As you scroll down, there should be a button labeled "Next Week" that will take you to the next page of events. Write code to find that button and extract the URL from it.

This is a relative path, so make sure you add `https://web.archive.org` to the front to get the URL.

![next page](images/ra_next.png)

In [13]:
# Find the button, find the relative path, create the URL for the current `soup`
next_boxes = soup.findAll('div', attrs={'aria-hidden': "true"})
href = next_boxes[1].find('a').attrs['href']
url_base = 'https://web.archive.org'
next_url = url_base+href

In [14]:
# Fill in this function, to take in the current page's URL and return the
# next page's URL
def next_page(url):
    html_page = requests.get(url)
    soup = BeautifulSoup(html_page.content, 'html.parser')
    next_boxes = soup.findAll('div', attrs={'aria-hidden': "true"})
    href = next_boxes[1].find('a').attrs['href']
    url_base = 'https://web.archive.org'
    next_page_url = url_base+href
    return next_page_url

In [15]:
# Test out your function
next_page(EVENTS_PAGE_URL)

'https://web.archive.org/web/20210326225933/https://ra.co/events/us/newyork?week=2019-04-06'

## Scrape the Next 500 Events

In other words, repeatedly call `scrape_events` and `next_page` until you have assembled a dataframe with at least 500 rows.

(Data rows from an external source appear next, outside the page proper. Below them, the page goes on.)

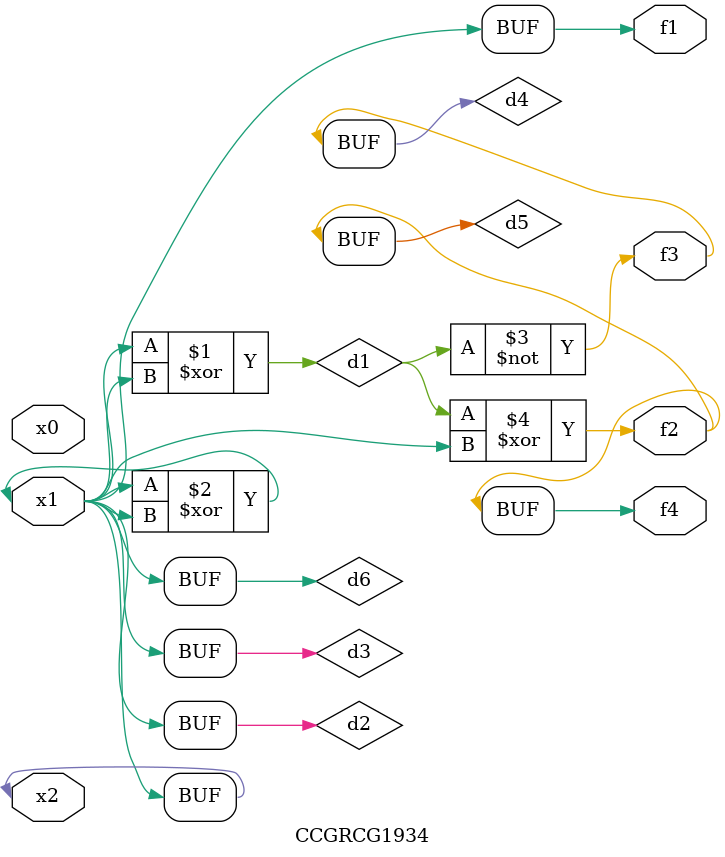
<source format=v>
module CCGRCG1934(
	input x0, x1, x2,
	output f1, f2, f3, f4
);

	wire d1, d2, d3, d4, d5, d6;

	xor (d1, x1, x2);
	buf (d2, x1, x2);
	xor (d3, x1, x2);
	nor (d4, d1);
	xor (d5, d1, d2);
	buf (d6, d2, d3);
	assign f1 = d6;
	assign f2 = d5;
	assign f3 = d4;
	assign f4 = d5;
endmodule

</source>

Display the data sorted by the number of attendees, greatest to least.

We recommend adding a brief `time.sleep` call between `requests.get` calls to avoid rate limiting.

In [16]:
# Your code here
import time
EVENTS_PAGE_URL = "https://web.archive.org/web/20210326225933/https://ra.co/events/us/newyork?week=2019-03-30"

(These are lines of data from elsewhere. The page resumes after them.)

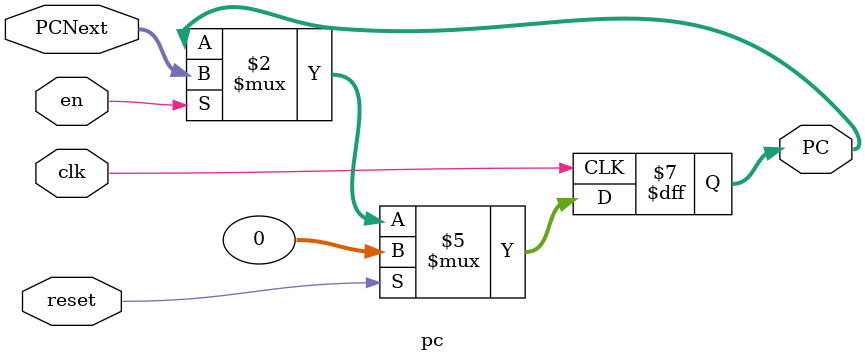
<source format=sv>

module pc
(
  input  logic        clk,
  input  logic        reset,
  input  logic        en,
  input  logic [31:0] PCNext, // Next PC
  output logic [31:0] PC      // PC
);

  always_ff @(posedge clk) begin

    if(reset) begin
      PC <= 32'b0;
    end else

    if(en) begin
      PC <= PCNext;
    end

  end

endmodule

</source>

def frame_events(url=EVENTS_PAGE_URL, new = True):
    new_df = scrape_events(url)
    if new == True:
        global full_df 
        full_df = new_df
    else:
        frames = [full_df, new_df]
        full_df = pd.concat(frames)
    next_url = next_page(url)
    time.sleep(1)
    if len(full_df.index) < 500:
        frame_events(next_url, False)
    else:
        print(len(full_df))
        return full_df
    

In [17]:
frame_events()
full_df.sort_values(by=['Number_of_Attendees'], ascending = False)

606


Unnamed: 0,Event_Name,Announced Artists,Venue,Event_Date,Number_of_Attendees
0,Zero presents... The Masquerade,"Madmotormiquel, Chris Schwarzwälder, Lovecraft...",The 1896,"Sat, 6 Apr",919
65,Secret Solstice Pre-Party (Free Entry): Metro ...,"Alexi Delano, Metro Area, Nitin, No Regular Play",Kings Hall - Avant Gardner,"Thu, 18 Apr",670
0,Nina Kraviz / James Murphy / Justin Cudmore,"Mike Huckaby, Shit Robot, Nina Kraviz, James M...",Knockdown Center,"Sat, 20 Apr",501
89,Stavroz live! presented by Zero,Stavroz,The Williamsburg Hotel,"Fri, 12 Apr",481
91,Teksupport: Honey Dijon (All Night Long) Sold Out,Honey Dijon,99 Scott Ave,"Fri, 5 Apr",463
...,...,...,...,...,...
7,[CANCELLED] Yokoo: Nothing Can Compare - Album...,,TBA - New York,"Sat, 27 Apr",0
6,Coalesquerade,"Drewsky, Atman",TBA - New York,"Sat, 27 Apr",0
104,Cavali NY Nightclub Kourture Fridays Everyone ...,,TBA - New York,"Fri, 12 Apr",0
113,I Feel: Superhero Utopia,"Miyagi, Alex Cecil, Kate Stein",TBA - New York,"Fri, 12 Apr",0


## Summary 

Congratulations! In this lab, you successfully developed a pipeline to scrape a website for concert event information!